EXERCISES TO COMPLETE =
1. Answer these questions using the pipeline opinion piece:
(a) How long is the East–West Pipeline that Saudi Arabia built in the 1980s?
(b) Before the Trans Mountain pipeline was completed, how much was limited market access estimated to cost Canada each year?
(c) By ARC's calculations, how much revenue would Canada lose in a typical year if the U.S. imposed a 10 per cent tariff on oil imports and Canada absorbed it through lower oil prices?
2. Substitute "控制类" for every "控制器" in the part of the saved entries that opens with the line containing "## 1.3 编写Spring应用" and closes with the line containing "### 1.3.2 定义视图". Give back only that part.
#### DOCUMENT TEXT ####
Jackie Forrest is the executive director of the ARC Energy Research Institute and co-host of the ARC Energy Ideas podcast, a weekly show that explains the latest trends and news in Canadian energy and beyond.

In the 1980s, Saudi Arabia built the 1,200-kilometre East–West Pipeline to ship crude westward to the Red Sea, bypassing the Strait of Hormuz. Until recently, some people might have questioned the purpose of the long underutilized pipeline, when the strait was a perfectly fine export route.

Today, I don’t think anyone in Saudi Arabia questions the value of that investment, as the kingdom continues to sell oil while its neighbours have few options and face severe economic hardship.

There is a lesson that Canada can take from that.

In Canada, heated debates over pipelines have been taking place since the 1950s, including recent clashes over the Trans Mountain pipeline expansion and failed Northern Gateway project.

North or south? How potential pipeline routes to the West Coast would differ

More than 70 years into our national pipeline debate, Canada finds itself at another critical moment. Once again we are in a pipeline discussion, this time over whether the country should build a greenfield pipeline to boost West Coast oil exports to Asia. The imperative for a new pipeline is hard to deny – if threats from the United States and the risk of competition from Venezuela were not enough motivation, then the Iran war only ups the ante.

In the modern era of pipeline projects, the need for a pipeline has been determined solely by near-term utilization. The thinking is that a pipeline should be built only when there is enough supply to match it and that only the lowest-cost projects should be pursued. However, in a world where great powers are weaponizing their economies for gain, investment in new pipeline projects needs to be viewed differently.

An oil pipeline from Alberta to British Columbia’s West Coast should be viewed as insurance, providing optionality in an uncertain world for both Canada and crude oil buyers.

Why is insurance needed? For Canada, it provides a hedge against risks from unpredictable U.S. policy, whether that’s tariffs, export restrictions, new competition from Venezuela or other surprises that emerge over the horizon.

For crude oil buyers, particularly in Asia, supply diversity is a matter of energy security. Canadian oil offers a stable, geopolitically secure and geographically advantageous alternative to more vulnerable sources, such as those in the Middle East that are currently choked off.

If pipelines are insurance, then the commercial model needs to change. Strategic infrastructure won’t always operate at full capacity and may require new ownership structures, including government ownership or foreign participation, as well as different expectations for returns. The purpose of a pipeline isn’t just to recover capital costs: There are broader benefits that need to be factored in, even if they are not easily modelled in a spreadsheet.

Opinion: Will Canada choose oil and bondage to the U.S., or forge our own destiny?

Of course, on the Canadian side, some costs and benefits can be quantified. For example, Canada is exporting more oil to tidewater since the Trans Mountain pipeline began operations, boosting prices for all Canadian crude and driving billions in additional revenues. Before its completion, limited market access was estimated to cost the country roughly $4 billion annually. On the flip side, according to ARC’s calculations, if the U.S. imposed a 10 per cent tariff on oil imports and Canada absorbed it through lower oil prices, the lost revenue would be roughly $15 billion in a typical year, and significantly more in a high oil price environment like today.
#### INPUT DATA ####
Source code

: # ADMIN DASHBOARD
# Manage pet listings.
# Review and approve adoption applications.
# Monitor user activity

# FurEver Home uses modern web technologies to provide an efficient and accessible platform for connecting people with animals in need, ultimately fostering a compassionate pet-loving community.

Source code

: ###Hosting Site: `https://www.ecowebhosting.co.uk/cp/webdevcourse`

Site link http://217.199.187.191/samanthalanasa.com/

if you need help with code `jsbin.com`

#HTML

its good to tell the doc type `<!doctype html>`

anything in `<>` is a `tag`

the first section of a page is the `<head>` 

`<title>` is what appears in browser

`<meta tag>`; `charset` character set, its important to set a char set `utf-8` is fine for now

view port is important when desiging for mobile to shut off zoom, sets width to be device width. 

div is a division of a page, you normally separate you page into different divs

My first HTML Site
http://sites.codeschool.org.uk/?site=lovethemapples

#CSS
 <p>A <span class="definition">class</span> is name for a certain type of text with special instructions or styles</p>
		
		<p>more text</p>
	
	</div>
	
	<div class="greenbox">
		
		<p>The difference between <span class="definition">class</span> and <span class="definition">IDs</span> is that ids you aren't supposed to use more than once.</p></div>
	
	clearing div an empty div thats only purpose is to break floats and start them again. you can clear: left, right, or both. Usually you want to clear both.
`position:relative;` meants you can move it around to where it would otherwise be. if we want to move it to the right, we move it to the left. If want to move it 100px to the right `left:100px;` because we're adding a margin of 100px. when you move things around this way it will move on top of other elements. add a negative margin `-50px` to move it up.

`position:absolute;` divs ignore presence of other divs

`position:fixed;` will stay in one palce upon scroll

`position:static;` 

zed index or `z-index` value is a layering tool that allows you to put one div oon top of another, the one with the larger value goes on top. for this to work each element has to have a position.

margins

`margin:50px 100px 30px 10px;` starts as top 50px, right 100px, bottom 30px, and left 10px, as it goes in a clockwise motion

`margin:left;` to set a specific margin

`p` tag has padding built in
####
#### INPUT DATA ####
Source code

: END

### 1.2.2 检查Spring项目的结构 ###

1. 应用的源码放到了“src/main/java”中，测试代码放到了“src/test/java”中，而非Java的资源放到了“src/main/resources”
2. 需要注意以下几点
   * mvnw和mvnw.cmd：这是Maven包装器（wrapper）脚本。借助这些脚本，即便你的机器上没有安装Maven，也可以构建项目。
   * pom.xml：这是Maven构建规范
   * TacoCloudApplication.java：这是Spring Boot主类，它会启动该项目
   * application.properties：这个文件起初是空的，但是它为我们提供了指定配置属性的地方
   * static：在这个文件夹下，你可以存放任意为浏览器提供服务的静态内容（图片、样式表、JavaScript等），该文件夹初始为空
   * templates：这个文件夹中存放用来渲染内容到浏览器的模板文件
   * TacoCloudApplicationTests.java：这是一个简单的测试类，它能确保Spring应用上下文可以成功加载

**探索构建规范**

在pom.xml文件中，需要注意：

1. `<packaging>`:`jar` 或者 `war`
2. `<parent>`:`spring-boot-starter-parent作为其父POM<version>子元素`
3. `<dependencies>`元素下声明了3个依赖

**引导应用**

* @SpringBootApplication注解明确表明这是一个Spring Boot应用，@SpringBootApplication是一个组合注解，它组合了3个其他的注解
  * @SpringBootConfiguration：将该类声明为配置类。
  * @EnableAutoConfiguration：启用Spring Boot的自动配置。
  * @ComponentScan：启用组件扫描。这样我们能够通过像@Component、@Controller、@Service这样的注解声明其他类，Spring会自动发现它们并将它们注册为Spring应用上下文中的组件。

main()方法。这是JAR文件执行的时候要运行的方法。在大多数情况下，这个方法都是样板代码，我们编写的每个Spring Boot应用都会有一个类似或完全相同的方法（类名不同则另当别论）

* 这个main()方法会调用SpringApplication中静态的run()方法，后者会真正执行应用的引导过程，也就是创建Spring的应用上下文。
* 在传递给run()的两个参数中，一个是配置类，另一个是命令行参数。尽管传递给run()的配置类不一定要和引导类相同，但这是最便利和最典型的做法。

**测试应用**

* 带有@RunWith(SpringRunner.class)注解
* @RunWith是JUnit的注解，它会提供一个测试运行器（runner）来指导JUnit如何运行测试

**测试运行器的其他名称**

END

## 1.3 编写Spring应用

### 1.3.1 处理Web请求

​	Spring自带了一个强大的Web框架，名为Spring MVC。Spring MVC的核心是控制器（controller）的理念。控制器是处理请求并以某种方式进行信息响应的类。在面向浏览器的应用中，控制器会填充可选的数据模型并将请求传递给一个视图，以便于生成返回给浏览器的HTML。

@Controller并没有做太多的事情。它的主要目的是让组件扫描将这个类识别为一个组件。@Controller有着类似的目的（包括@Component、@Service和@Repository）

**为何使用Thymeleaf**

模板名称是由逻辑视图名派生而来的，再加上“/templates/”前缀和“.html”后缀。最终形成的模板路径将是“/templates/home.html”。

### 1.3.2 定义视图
####
REPLIES =
1.
(a) 1,200 kilometers.
(b) Roughly $4 billion.
(c) Roughly $15 billion.

2.
## 1.3 编写Spring应用

### 1.3.1 处理Web请求

​	Spring自带了一个强大的Web框架，名为Spring MVC。Spring MVC的核心是控制类（controller）的理念。控制类是处理请求并以某种方式进行信息响应的类。在面向浏览器的应用中，控制类会填充可选的数据模型并将请求传递给一个视图，以便于生成返回给浏览器的HTML。

@Controller并没有做太多的事情。它的主要目的是让组件扫描将这个类识别为一个组件。@Controller有着类似的目的（包括@Component、@Service和@Repository）

**为何使用Thymeleaf**

模板名称是由逻辑视图名派生而来的，再加上“/templates/”前缀和“.html”后缀。最终形成的模板路径将是“/templates/home.html”。

### 1.3.2 定义视图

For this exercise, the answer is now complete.